House Bill 440 would limit homeowners‑association foreclosures by prohibiting foreclosure of liens that are less than 12 months delinquent, under $5,000, or composed only of fines; the committee gave the bill a due‑pass recommendation after advocates and homeowners testified of aggressive lien and foreclosure practices.

Senator Luhan and Representative Maestas presented House Bill 440 to restrict homeowner association (HOA) foreclosures on small or short‑term delinquencies. The measure would prohibit an HOA from foreclosing on a lien that is less than 12 months delinquent, is under $5,000 in total, or consists solely of fines.

Sponsor Senator Maestas said the bill does not prevent HOAs from collecting debts; rather it aims to prevent “predatory association foreclosures” where small fines or short delinquencies result in foreclosure and loss of a homeowner’s property. He described the change as a reasonable middle ground to protect homeowners who remain current on mortgages but face aggressive HOA enforcement.

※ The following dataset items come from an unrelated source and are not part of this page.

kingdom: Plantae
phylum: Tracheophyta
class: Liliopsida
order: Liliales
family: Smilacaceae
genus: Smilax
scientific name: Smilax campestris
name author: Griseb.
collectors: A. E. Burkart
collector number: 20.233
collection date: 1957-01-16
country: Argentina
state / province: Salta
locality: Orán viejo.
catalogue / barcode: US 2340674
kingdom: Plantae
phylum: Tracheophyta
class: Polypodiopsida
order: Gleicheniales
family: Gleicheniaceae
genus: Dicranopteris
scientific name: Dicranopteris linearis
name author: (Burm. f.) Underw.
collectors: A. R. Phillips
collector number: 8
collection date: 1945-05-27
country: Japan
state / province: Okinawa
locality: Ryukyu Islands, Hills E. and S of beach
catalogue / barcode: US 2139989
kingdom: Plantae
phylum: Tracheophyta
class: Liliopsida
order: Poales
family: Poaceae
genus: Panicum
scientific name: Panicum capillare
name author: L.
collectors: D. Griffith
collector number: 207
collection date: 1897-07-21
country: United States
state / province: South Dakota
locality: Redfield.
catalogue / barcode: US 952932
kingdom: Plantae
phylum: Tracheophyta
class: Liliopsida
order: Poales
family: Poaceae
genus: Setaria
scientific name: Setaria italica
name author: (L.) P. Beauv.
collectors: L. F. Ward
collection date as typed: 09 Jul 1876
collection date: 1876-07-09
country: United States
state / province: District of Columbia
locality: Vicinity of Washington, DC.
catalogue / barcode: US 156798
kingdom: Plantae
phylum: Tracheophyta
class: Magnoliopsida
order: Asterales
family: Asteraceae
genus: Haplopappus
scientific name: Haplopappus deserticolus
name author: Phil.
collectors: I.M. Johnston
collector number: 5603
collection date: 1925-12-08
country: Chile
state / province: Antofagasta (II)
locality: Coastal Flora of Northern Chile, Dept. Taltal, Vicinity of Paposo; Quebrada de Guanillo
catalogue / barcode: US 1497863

Homeowners who testified recounted cases in which HOA collections produced large attorney‑fee bills and foreclosure threats; one witness said litigation costs exceeded $57,000 in a dispute that was eventually resolved. The New Mexico Association of Realtors’ representative, Kent Cravens, spoke in support and told the committee the bill would stop a harmful practice.

Lawmakers discussed whether judges retain discretion to deny attorney‑fee awards and whether the $5,000 threshold should be adjusted; sponsors said the bill would not bar legitimate lien enforcement but would narrow the circumstances that lead to foreclosure.

The committee advanced the bill with a due‑pass recommendation by a 4‑2 vote and the measure will proceed to further floor consideration.